__Prompt__: Could you retype, exactly as written, every line from the top of the records through the line that contains "right eye: (773, 511)"?

(Skeletal landmark data)

◆ ◆ ◆

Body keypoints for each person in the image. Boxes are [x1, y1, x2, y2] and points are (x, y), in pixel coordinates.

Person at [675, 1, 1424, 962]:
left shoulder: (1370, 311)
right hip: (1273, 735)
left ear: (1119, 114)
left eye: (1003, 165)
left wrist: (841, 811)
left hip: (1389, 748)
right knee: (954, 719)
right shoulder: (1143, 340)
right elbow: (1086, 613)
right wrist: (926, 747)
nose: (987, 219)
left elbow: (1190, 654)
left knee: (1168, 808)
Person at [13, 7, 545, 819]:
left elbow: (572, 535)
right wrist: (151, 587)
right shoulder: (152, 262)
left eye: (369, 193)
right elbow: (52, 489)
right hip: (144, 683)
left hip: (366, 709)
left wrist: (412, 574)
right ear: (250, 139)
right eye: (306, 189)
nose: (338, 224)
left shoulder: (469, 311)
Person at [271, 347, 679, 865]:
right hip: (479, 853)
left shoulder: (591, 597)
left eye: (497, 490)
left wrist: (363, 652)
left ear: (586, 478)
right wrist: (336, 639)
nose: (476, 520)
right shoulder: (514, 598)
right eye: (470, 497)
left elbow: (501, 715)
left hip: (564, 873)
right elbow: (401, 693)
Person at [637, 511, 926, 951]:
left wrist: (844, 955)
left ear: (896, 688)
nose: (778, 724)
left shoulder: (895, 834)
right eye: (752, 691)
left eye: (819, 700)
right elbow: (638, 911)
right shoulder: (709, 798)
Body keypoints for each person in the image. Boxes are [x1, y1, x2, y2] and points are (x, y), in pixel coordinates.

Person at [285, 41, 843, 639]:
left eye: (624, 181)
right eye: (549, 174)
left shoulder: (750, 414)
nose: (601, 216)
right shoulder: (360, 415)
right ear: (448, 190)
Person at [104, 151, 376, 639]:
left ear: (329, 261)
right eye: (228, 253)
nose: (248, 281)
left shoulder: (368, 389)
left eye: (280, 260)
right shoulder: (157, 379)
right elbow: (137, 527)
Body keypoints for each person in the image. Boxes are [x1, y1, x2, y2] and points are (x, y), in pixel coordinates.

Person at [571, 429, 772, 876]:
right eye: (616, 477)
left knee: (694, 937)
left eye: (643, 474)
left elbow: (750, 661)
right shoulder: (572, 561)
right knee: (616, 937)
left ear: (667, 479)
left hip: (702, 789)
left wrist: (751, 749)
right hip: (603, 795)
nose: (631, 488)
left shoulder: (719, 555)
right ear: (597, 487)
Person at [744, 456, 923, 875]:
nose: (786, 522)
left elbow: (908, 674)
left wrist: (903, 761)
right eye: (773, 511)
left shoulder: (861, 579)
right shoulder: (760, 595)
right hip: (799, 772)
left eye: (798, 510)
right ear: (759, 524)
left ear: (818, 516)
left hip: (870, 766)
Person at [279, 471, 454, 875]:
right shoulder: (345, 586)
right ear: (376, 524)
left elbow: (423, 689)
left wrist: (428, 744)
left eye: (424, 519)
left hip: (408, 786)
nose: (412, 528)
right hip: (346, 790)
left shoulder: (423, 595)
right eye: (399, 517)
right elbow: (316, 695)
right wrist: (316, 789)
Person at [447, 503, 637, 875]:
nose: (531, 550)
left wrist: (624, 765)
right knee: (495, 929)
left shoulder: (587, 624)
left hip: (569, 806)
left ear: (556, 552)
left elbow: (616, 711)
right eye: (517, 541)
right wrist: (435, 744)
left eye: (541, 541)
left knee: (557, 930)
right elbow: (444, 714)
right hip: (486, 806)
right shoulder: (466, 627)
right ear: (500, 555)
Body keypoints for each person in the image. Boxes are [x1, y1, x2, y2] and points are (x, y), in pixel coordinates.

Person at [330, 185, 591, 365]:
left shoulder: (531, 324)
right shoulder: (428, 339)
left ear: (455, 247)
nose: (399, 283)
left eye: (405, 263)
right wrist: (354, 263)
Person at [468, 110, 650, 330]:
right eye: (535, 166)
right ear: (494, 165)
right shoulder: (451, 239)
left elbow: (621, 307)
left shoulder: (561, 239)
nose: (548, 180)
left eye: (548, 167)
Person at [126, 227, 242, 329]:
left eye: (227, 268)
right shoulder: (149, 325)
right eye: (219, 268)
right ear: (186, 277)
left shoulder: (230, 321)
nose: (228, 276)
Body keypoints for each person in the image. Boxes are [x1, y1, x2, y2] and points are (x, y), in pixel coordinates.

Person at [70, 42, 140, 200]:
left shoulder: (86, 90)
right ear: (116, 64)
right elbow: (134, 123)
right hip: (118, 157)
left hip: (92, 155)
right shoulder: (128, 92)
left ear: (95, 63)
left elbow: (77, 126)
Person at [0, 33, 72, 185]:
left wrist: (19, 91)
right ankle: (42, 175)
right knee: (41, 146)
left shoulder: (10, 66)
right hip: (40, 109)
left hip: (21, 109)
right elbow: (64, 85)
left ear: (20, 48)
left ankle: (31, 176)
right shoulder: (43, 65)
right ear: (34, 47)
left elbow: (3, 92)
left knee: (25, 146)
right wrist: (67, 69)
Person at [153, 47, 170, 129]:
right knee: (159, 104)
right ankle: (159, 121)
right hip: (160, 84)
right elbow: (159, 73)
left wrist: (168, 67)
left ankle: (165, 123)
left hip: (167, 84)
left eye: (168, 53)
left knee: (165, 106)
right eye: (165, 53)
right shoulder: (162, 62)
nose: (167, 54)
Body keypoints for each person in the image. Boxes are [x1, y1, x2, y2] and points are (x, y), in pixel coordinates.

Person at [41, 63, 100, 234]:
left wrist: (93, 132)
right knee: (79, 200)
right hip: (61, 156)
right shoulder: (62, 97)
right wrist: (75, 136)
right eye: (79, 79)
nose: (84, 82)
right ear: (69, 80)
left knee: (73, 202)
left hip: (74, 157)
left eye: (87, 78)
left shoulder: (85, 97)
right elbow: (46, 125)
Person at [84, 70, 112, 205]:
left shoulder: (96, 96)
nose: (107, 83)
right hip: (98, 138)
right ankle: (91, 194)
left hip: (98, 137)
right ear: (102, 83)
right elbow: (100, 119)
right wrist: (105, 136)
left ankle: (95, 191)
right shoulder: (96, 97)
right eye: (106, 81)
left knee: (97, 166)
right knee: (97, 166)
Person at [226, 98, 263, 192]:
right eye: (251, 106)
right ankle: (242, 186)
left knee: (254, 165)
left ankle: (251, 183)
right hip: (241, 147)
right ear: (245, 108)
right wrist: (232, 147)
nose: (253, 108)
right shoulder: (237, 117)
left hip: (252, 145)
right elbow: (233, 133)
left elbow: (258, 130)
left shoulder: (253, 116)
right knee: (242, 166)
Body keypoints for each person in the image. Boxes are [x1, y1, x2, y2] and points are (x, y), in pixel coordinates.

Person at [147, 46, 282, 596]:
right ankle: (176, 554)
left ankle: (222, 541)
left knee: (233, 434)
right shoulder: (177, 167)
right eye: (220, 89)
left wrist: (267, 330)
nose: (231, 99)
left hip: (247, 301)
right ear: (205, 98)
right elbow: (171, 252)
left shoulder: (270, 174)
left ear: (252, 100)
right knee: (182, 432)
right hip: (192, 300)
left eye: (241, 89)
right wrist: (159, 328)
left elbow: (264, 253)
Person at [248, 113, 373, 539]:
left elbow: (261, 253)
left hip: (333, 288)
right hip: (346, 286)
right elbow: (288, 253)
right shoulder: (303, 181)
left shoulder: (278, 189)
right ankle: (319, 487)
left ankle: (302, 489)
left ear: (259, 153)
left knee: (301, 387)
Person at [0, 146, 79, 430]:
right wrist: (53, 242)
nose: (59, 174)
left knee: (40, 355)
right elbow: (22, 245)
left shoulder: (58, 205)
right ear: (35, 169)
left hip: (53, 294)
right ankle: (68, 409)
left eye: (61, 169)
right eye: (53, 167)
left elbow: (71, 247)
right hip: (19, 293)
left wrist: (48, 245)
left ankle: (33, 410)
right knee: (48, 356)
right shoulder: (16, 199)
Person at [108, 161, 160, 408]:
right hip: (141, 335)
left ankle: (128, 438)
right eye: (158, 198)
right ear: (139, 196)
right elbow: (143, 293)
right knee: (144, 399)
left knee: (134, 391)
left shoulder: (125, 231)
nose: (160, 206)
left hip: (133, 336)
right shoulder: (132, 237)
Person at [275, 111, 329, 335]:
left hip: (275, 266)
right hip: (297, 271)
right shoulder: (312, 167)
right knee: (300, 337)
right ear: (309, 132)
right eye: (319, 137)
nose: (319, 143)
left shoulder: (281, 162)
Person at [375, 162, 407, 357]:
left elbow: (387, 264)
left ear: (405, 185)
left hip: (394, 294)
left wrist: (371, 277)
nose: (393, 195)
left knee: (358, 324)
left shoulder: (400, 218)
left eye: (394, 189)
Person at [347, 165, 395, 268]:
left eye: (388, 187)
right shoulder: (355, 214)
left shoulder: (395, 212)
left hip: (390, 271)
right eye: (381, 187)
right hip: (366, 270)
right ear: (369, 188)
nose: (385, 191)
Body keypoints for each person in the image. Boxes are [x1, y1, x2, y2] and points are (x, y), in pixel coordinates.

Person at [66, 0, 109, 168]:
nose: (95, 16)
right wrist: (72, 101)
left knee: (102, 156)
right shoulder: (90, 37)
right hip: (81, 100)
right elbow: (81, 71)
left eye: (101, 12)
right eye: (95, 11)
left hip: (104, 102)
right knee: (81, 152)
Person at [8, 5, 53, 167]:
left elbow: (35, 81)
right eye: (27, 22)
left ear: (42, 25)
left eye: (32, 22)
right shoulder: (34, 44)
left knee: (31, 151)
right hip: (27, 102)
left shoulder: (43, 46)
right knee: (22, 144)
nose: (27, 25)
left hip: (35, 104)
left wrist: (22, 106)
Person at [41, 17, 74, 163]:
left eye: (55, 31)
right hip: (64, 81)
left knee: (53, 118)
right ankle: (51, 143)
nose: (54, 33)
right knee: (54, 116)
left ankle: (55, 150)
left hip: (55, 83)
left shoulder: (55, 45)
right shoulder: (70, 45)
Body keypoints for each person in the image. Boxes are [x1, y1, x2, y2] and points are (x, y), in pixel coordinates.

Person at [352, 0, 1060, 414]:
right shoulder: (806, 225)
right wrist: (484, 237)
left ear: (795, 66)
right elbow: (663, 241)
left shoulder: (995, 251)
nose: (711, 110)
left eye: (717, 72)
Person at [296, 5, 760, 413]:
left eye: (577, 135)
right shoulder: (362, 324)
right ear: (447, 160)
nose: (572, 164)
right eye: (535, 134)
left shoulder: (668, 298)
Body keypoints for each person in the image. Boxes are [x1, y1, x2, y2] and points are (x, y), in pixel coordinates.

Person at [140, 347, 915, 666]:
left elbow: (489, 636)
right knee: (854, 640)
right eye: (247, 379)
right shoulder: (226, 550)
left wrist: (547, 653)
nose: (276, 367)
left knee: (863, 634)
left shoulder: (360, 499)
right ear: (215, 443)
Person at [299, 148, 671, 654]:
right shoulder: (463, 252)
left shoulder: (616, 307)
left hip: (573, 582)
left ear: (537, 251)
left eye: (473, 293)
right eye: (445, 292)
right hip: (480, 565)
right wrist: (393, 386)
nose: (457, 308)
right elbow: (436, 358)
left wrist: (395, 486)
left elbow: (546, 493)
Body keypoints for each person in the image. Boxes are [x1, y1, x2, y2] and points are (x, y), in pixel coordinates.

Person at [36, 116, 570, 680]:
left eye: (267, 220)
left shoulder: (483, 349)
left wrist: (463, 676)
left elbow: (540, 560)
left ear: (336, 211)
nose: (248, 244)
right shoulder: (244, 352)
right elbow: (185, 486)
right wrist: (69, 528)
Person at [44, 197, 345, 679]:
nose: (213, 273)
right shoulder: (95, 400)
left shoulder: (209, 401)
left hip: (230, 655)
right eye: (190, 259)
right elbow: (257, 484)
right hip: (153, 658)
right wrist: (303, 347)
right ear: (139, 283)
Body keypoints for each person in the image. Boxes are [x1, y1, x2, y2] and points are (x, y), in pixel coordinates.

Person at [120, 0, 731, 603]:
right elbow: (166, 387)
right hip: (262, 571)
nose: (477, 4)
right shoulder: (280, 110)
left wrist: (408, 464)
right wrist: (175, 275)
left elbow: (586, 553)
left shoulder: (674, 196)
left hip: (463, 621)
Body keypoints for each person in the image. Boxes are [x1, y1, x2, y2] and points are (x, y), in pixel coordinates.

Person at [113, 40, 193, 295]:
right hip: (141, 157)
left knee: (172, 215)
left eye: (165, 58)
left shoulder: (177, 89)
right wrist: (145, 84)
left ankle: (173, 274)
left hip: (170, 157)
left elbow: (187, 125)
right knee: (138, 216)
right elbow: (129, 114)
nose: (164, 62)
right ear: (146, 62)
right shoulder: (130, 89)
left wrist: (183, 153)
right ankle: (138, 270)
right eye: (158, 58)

◆ ◆ ◆

__Response below__:
Body keypoints for each person in the image. Boxes are [x1, y1, x2, y2] and points are (x, y), in pixel coordinates.

Person at [675, 1, 1424, 962]:
left shoulder: (1370, 311)
right hip: (1273, 735)
left ear: (1119, 114)
left eye: (1003, 165)
left wrist: (841, 811)
left hip: (1389, 748)
right knee: (954, 719)
right shoulder: (1143, 340)
right elbow: (1086, 613)
right wrist: (926, 747)
nose: (987, 219)
left elbow: (1190, 654)
left knee: (1168, 808)
Person at [13, 7, 545, 819]:
left elbow: (572, 535)
right wrist: (151, 587)
right shoulder: (152, 262)
left eye: (369, 193)
right elbow: (52, 489)
right hip: (144, 683)
left hip: (366, 709)
left wrist: (412, 574)
right ear: (250, 139)
right eye: (306, 189)
nose: (338, 224)
left shoulder: (469, 311)
Person at [271, 347, 679, 865]:
right hip: (479, 853)
left shoulder: (591, 597)
left eye: (497, 490)
left wrist: (363, 652)
left ear: (586, 478)
right wrist: (336, 639)
nose: (476, 520)
right shoulder: (514, 598)
right eye: (470, 497)
left elbow: (501, 715)
left hip: (564, 873)
right elbow: (401, 693)
Person at [637, 511, 926, 951]:
left wrist: (844, 955)
left ear: (896, 688)
nose: (778, 724)
left shoulder: (895, 834)
right eye: (752, 691)
left eye: (819, 700)
right elbow: (638, 911)
right shoulder: (709, 798)
Body keypoints for each person in the image. Boxes are [x1, y1, x2, y2] and points are (x, y), in pixel coordinates.

Person at [285, 41, 843, 639]:
left eye: (624, 181)
right eye: (549, 174)
left shoulder: (750, 414)
nose: (601, 216)
right shoulder: (360, 415)
right ear: (448, 190)
Person at [104, 151, 376, 639]:
left ear: (329, 261)
right eye: (228, 253)
nose: (248, 281)
left shoulder: (368, 389)
left eye: (280, 260)
right shoulder: (157, 379)
right elbow: (137, 527)
Body keypoints for each person in the image. Boxes are [x1, y1, x2, y2] and points are (x, y), in pixel coordinates.

Person at [571, 429, 772, 876]:
right eye: (616, 477)
left knee: (694, 937)
left eye: (643, 474)
left elbow: (750, 661)
right shoulder: (572, 561)
right knee: (616, 937)
left ear: (667, 479)
left hip: (702, 789)
left wrist: (751, 749)
right hip: (603, 795)
nose: (631, 488)
left shoulder: (719, 555)
right ear: (597, 487)
Person at [744, 456, 923, 875]:
nose: (786, 522)
left elbow: (908, 674)
left wrist: (903, 761)
right eye: (773, 511)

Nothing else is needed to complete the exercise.